When the Streaming starts the time window is divided, to consume and to compute, by default the time for consuming messages from rabbitMQ is 0.9 times the Spark Window. It is possible to limit the time in order to have better performance, in the configuration the user can choose the "maxReceiveTime" in milliseconds. In addition is possible to limit the number of consumed messages with the configuration parameter "maxMessagesPerPartition"

This receiver has optimized the RDD functions count and countAprox.

Each executor has one connection pool and are reused on each streaming batch window in order to have better performance. The actual kafka direct approach implemented by Spark does not have one connection pool, this provoke that on each iteration, the RDDs create a new kafka connection.

This consumer has a limitation, the minimum storage level selected for this RabbitMQDStream is MEMORY_ONLY, the user can't select NONE, because on each Spark action the RDD will be re-computed

Scala API

Java API

JavaReceiverInputDStream receiverStream = RabbitMQUtils.createJavaDistributedStream[R](javaSparkStreamingContext, params, JFunction[Array[Byte], R]);

Spark Parameters Options

Parameter Description Optional
maxMessagesPerPartition Maximum number of messages Yes
levelParallelism Num. of partitions by executor Yes (default: 1)
MaxReceiveTime Max time to receive messages Yes (default: 0) (auto)
rememberDuration Remember duration for Spark Dstreams Yes (default: 60s)

Receiver-based Approach

This is a basic consumer, when the Streaming Context starts Spark run one process in one executor for consuming messages from RabbitMQ. This consumer has one singleton consumer instance for consuming messages asynchronously, on each spark window the consumer receives messages and saves the blocks received inside the Spark Block Memory.
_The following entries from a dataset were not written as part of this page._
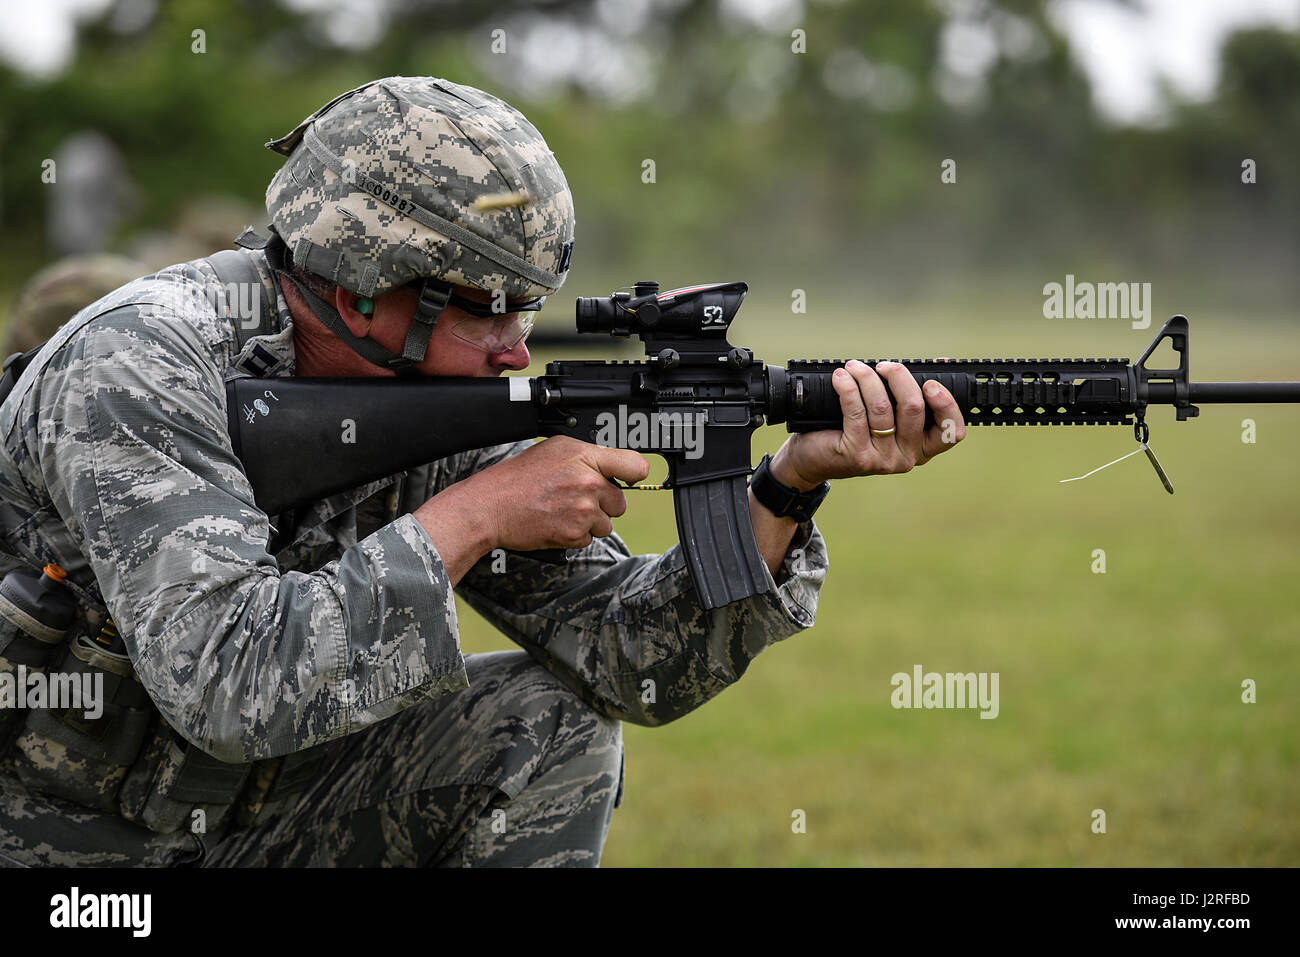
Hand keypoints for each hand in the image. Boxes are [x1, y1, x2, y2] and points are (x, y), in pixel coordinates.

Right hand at [451, 436, 649, 550]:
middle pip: (621, 502)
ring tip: (562, 511)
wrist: (492, 506)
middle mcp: (589, 482)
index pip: (635, 465)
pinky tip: (556, 523)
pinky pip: (589, 539)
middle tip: (575, 498)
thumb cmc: (519, 478)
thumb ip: (588, 456)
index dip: (633, 474)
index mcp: (585, 456)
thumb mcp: (555, 450)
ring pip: (606, 524)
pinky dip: (575, 535)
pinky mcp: (575, 534)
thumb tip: (613, 465)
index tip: (628, 477)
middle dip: (603, 504)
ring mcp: (584, 510)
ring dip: (590, 522)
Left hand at [771, 359, 965, 488]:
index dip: (946, 404)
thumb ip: (910, 393)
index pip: (952, 432)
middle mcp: (907, 457)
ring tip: (854, 367)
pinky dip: (848, 388)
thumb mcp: (889, 414)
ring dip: (866, 378)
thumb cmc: (854, 431)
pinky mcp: (857, 456)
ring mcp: (883, 459)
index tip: (930, 383)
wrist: (814, 459)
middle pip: (914, 408)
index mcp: (922, 448)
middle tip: (883, 365)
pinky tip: (841, 377)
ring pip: (882, 407)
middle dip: (898, 376)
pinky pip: (856, 412)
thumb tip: (940, 361)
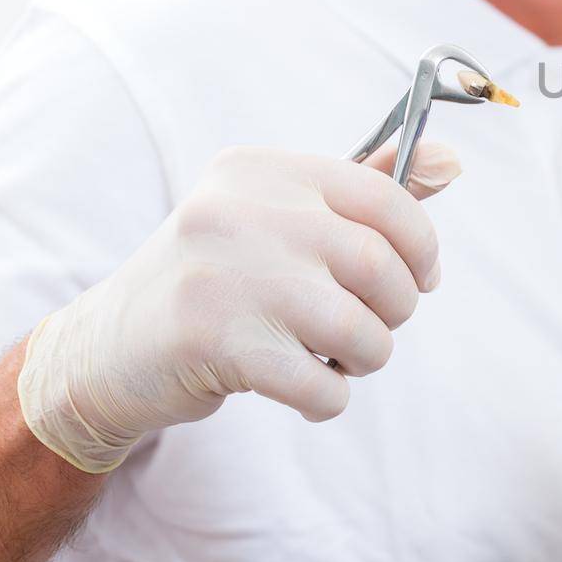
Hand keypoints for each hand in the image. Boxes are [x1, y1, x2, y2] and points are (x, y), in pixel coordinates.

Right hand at [15, 142, 460, 473]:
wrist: (108, 348)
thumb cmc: (222, 278)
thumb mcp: (281, 216)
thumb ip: (367, 190)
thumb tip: (452, 162)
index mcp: (262, 170)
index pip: (383, 196)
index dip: (421, 245)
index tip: (421, 276)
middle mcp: (239, 211)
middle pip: (377, 264)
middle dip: (397, 307)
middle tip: (376, 325)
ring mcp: (223, 275)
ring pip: (356, 327)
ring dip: (368, 356)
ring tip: (342, 360)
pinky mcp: (212, 343)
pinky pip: (319, 384)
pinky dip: (330, 399)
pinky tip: (311, 391)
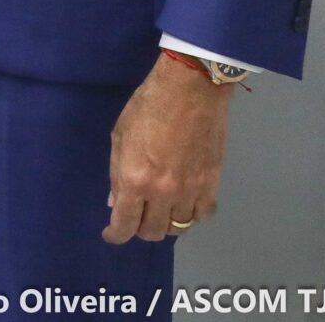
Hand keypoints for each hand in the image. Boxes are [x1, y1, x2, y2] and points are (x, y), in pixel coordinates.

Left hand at [105, 55, 231, 242]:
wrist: (191, 91)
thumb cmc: (148, 106)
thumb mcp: (119, 136)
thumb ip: (117, 173)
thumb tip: (116, 201)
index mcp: (136, 180)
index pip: (125, 224)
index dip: (116, 235)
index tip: (112, 234)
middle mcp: (164, 193)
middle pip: (153, 231)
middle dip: (140, 229)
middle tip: (135, 218)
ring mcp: (191, 191)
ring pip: (179, 227)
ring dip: (166, 224)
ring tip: (159, 212)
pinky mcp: (212, 184)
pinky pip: (203, 215)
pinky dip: (191, 216)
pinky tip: (184, 206)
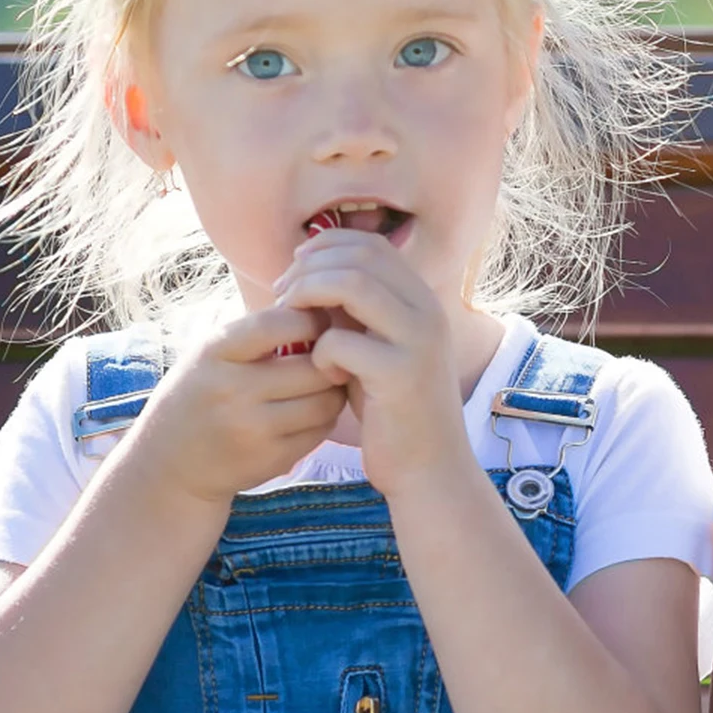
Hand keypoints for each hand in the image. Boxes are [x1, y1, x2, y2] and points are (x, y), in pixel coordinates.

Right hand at [121, 306, 346, 507]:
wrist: (167, 465)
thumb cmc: (200, 393)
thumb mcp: (212, 353)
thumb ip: (259, 331)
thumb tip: (322, 306)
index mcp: (215, 352)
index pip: (279, 324)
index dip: (311, 319)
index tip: (319, 323)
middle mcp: (232, 390)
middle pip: (314, 366)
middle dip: (330, 359)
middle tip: (334, 356)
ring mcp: (251, 428)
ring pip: (326, 401)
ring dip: (335, 390)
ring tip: (325, 383)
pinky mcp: (270, 459)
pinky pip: (321, 430)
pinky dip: (326, 418)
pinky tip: (312, 411)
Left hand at [270, 228, 469, 499]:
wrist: (429, 467)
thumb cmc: (392, 408)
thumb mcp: (376, 348)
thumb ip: (354, 313)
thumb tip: (310, 273)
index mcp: (422, 299)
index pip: (370, 245)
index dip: (326, 247)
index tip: (296, 271)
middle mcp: (427, 310)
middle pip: (358, 256)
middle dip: (309, 269)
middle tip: (282, 295)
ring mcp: (418, 340)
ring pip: (351, 284)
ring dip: (309, 296)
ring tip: (292, 322)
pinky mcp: (401, 375)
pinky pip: (341, 342)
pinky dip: (319, 352)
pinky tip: (323, 374)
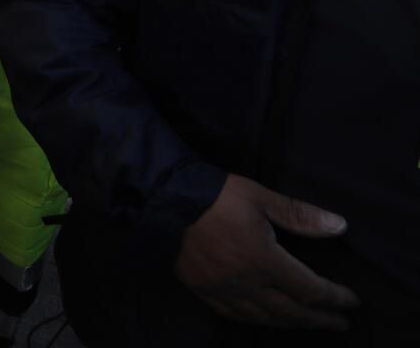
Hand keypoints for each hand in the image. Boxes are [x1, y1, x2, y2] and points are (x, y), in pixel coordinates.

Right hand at [175, 173, 358, 329]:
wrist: (167, 198)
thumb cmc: (217, 195)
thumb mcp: (261, 197)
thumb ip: (300, 215)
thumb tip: (340, 226)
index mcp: (264, 260)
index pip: (310, 289)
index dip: (335, 298)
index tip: (352, 302)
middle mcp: (245, 282)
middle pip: (290, 312)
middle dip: (319, 320)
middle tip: (338, 324)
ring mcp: (221, 289)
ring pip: (262, 318)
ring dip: (289, 323)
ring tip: (305, 323)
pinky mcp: (201, 288)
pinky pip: (231, 314)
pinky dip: (253, 319)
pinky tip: (260, 318)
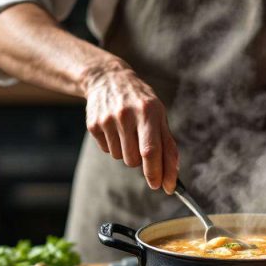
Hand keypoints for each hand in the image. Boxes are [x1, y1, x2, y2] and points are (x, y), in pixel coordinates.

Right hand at [83, 61, 178, 192]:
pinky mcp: (93, 124)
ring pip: (121, 158)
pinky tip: (115, 129)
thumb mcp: (159, 115)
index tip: (165, 187)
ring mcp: (107, 119)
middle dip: (143, 165)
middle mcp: (126, 114)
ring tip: (128, 132)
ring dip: (128, 152)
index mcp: (148, 111)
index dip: (158, 172)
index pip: (152, 150)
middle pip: (134, 160)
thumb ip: (167, 143)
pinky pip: (107, 151)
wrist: (108, 79)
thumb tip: (172, 175)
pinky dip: (114, 145)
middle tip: (144, 152)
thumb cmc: (141, 101)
All the data is replicated to other nodes. The receiver extends one Akka Actor, this makes that the receiver-base approach implementation has the Akka dependency. In future versions of Spark the Akka dependency will be removed.

Scala API

Java API

JavaReceiverInputDStream receiverStream = RabbitMQUtils.createJavaStream[R](javaSparkStreamingContext, params, JFunction[Array[Byte], R]);

RabbitMQ Parameters Options

Parameter Description Optional
hosts RabbitMQ hosts Yes (default: localhost)
virtualHost RabbitMQ virtual Host Yes
queueName Queue name Yes
exchangeName Exchange name Yes
exchangeType Exchange type Yes
routingKeys Routing keys comma separated Yes
userName RabbitMQ username Yes
password RabbitMQ password Yes
durable durable Yes (default: true)
exclusive exclusive Yes (default: false)
autoDelete autoDelete Yes (default: false)
ackType basic/auto Yes (default: basic)
fairDispatch fairDispatch Yes (default: false)
prefetchCount prefetchCount Yes (default: 1)
storageLevel Apache Spark storage level Yes (default: MEMORY_ONLY)
x-max-length RabbitMQ queue property Yes
x-message-ttl RabbitMQ queue property Yes
x-expires RabbitMQ queue property Yes
x-max-length-bytes RabbitMQ queue property Yes
x-dead-letter-exchange RabbitMQ queue property Yes
x-dead-letter-routing-key RabbitMQ queue property Yes
x-max-priority RabbitMQ queue property Yes

License

Licensed to STRATIO (C) under one or more contributor license agreements. See the NOTICE file distributed with this work for additional information regarding copyright ownership. The STRATIO (C) licenses this file to you under the Apache License, Version 2.0 (the "License"); you may not use this file except in compliance with the License. You may obtain a copy of the License at

http://www.apache.org/licenses/LICENSE-2.0

Unless required by applicable law or agreed to in writing, software distributed under the License is distributed on an "AS IS" BASIS, WITHOUT WARRANTIES OR CONDITIONS OF ANY KIND, either express or implied. See the License for the specific language governing permissions and limitations under the License.